The problem is that it's increasingly hard to get interesting chips in through-hole packages. Pretty much the only stuff Atmel sells now in DIP packages are "legacy" AVR chips -- if you want something with USB, you've got to go surface mount. As such, the question becomes do you give up on the new and interesting to stick to your roots, or do you give up on some amount of hackability so you can provide interesting things with a gentle learning curve?


Interested to see how it stacks up vs http://www.sparkdevices.com/ in practicality of projects. I'll be getting both to see...


Doesn't seem like a great idea to combine a low-end micro with and embedded Linux WiFi module. I've worked on systems with that type of architecture and ended up wishing I had one more powerful micro that does both.

I still like the Arduino platform but this seems like the wrong direction with so many capable low cost ARM boards to choose from.

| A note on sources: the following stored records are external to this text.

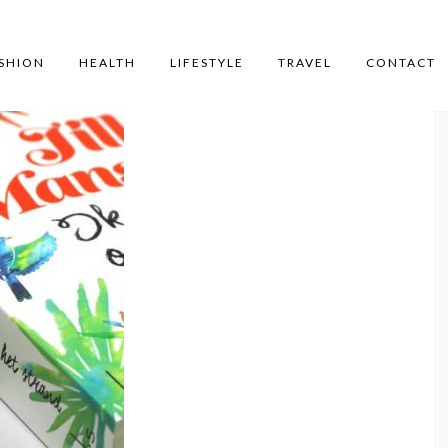
SHION
HEALTH
LIFESTYLE
TRAVEL
CONTACT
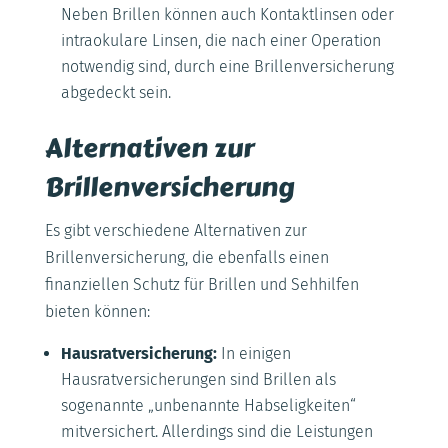
Neben Brillen können auch Kontaktlinsen oder
intraokulare Linsen, die nach einer Operation
notwendig sind, durch eine Brillenversicherung
abgedeckt sein.
Alternativen zur
Brillenversicherung
Es gibt verschiedene Alternativen zur
Brillenversicherung, die ebenfalls einen
finanziellen Schutz für Brillen und Sehhilfen
bieten können:
Hausratversicherung:
In einigen
Hausratversicherungen sind Brillen als
sogenannte „unbenannte Habseligkeiten“
mitversichert. Allerdings sind die Leistungen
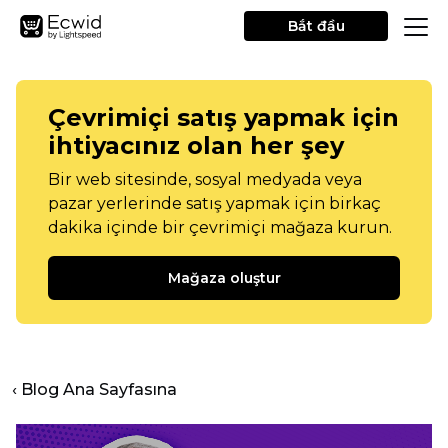
Bắt đầu
Çevrimiçi satış yapmak için
ihtiyacınız olan her şey
Bir web sitesinde, sosyal medyada veya
pazar yerlerinde satış yapmak için birkaç
dakika içinde bir çevrimiçi mağaza kurun.
Mağaza oluştur
‹ Blog Ana Sayfasına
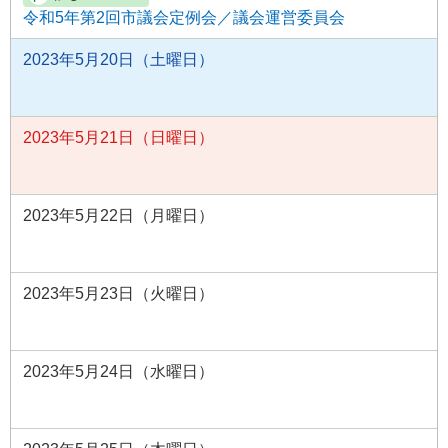
令和5年第2回市議会定例会／議会運営委員会
2023年5月20日（土曜日）
2023年5月21日（日曜日）
2023年5月22日（月曜日）
2023年5月23日（火曜日）
2023年5月24日（水曜日）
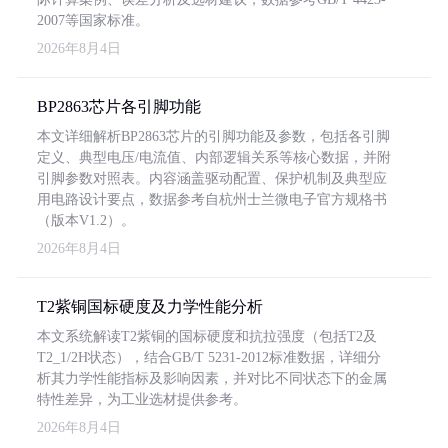
2007等国家标准。
2026年8月4日
BP2863芯片各引脚功能
本文详细解析BP2863芯片的引脚功能及参数，包括各引脚
定义、典型电压/电流值、内部逻辑关系等核心数据，并附
引脚参数对照表。内容涵盖驱动配置、保护机制及典型应
用电路设计要点，数据参考自杭州士兰微电子官方规格书
（版本V1.2）。
2026年8月4日
T2紫铜国标硬度及力学性能分析
本文系统解读T2紫铜的国标硬度和抗拉强度（包括T2及
T2_1/2H状态），结合GB/T 5231-2012标准数据，详细分
析其力学性能指标及影响因素，并对比不同状态下的金属
特性差异，为工业选材提供参考。
2026年8月4日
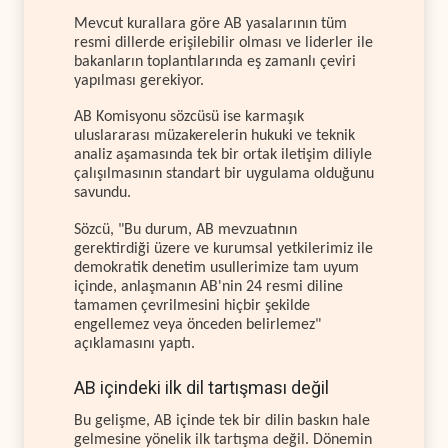
Mevcut kurallara göre AB yasalarının tüm
resmi dillerde erişilebilir olması ve liderler ile
bakanların toplantılarında eş zamanlı çeviri
yapılması gerekiyor.
AB Komisyonu sözcüsü ise karmaşık
uluslararası müzakerelerin hukuki ve teknik
analiz aşamasında tek bir ortak iletişim diliyle
çalışılmasının standart bir uygulama olduğunu
savundu.
Sözcü, "Bu durum, AB mevzuatının
gerektirdiği üzere ve kurumsal yetkilerimiz ile
demokratik denetim usullerimize tam uyum
içinde, anlaşmanın AB'nin 24 resmi diline
tamamen çevrilmesini hiçbir şekilde
engellemez veya önceden belirlemez"
açıklamasını yaptı.
AB içindeki ilk dil tartışması değil
Bu gelişme, AB içinde tek bir dilin baskın hale
gelmesine yönelik ilk tartışma değil. Dönemin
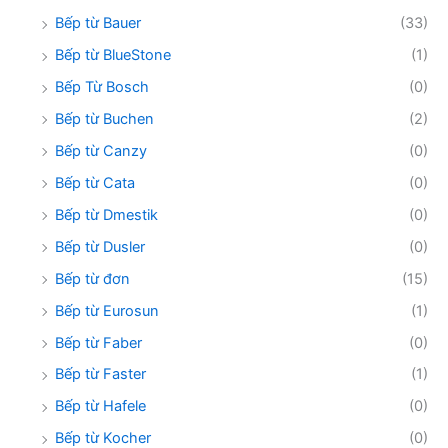
Bếp từ Bauer
(33)
Bếp từ BlueStone
(1)
Bếp Từ Bosch
(0)
Bếp từ Buchen
(2)
Bếp từ Canzy
(0)
Bếp từ Cata
(0)
Bếp từ Dmestik
(0)
Bếp từ Dusler
(0)
Bếp từ đơn
(15)
Bếp từ Eurosun
(1)
Bếp từ Faber
(0)
Bếp từ Faster
(1)
Bếp từ Hafele
(0)
Bếp từ Kocher
(0)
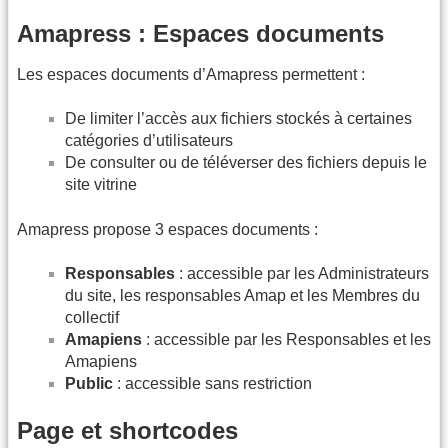
Amapress : Espaces documents
Les espaces documents d’Amapress permettent :
De limiter l’accès aux fichiers stockés à certaines
catégories d’utilisateurs
De consulter ou de téléverser des fichiers depuis le
site vitrine
Amapress propose 3 espaces documents :
Responsables
: accessible par les Administrateurs
du site, les responsables Amap et les Membres du
collectif
Amapiens
: accessible par les Responsables et les
Amapiens
Public
: accessible sans restriction
Page et shortcodes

I liked the gradation of Arduino - Raspberry Pi - Beagleboard [Add further boards to liking]. This Yún thing seems like a step into the direction of "10 different boards, that all do the same thing".

On the other hand, more competition is probably healthy for this market...


One can only hope this causes the price of existing wifi shields to decrease.


I don't understand how the two layers talk to each others.

How easy is it to get the eATMega324 to talk to AR9331?

Is it done by supplying a special package for the Arduino?


On the slide it shows an SPI- as well as uart-connection. Both should be very straight-forward to use, either relying on external libraries or by writing them yourself.


Also check out the Spark Core (disclaimer: a classmate started this). It hits the $39 price point and combines a 72 MHz Cortex M3 and wifi.

http://www.kickstarter.com/projects/sparkdevices/spark-core-...


"strong integration between the creativity of your sketch and the power of Linux"

Got real excited for awhile, then realized they mean liberal arts generic meaning of the word "sketch" and not the nifty into to programming language named "Sketch". Sketch now with I/O, that would be cool.


They more likely meant the Arduino-specific term "sketch", which has been co-opted to mean things unrelated to both the language and the art form.


Even more embarrassingly I was thinking of the "scratch" programming language. Sorry. Being able to upload scratch as a sketch to your yun to animate a sketch would be cool.

The desire for a rasp-pi with the shape and form and I/O plug compatible with the arduino shield ecosystem is probably a common desire and I hope it arrives soon. Someday there will be an arduino running sketch with a COTS arduino motor shield (or whatever) plugged into it.


I am not a hardware guy so pardon my ignorance, but my question is , if you already have a full general purpose computer running linux on a board, why do you need Arduino on that board also ? can't you just connect sensors directly to the linux box ?


The arduino has a nice set of shields for interfacing with sensors and other hardware. Its gpio outputs also tend to be more convenient than the GPIO from the PI.


I contributed to a project which is doing something similar. It's a bit better because it has a low power transmitter for communication between units.

http://pinocc.io/


I wonder if some day we will see cool things with real Chinese names, I mean Chinese characters. Here it would be Arduino云


For those curious, Yún means cloud (雲/云 in traditional/simplified Chinese).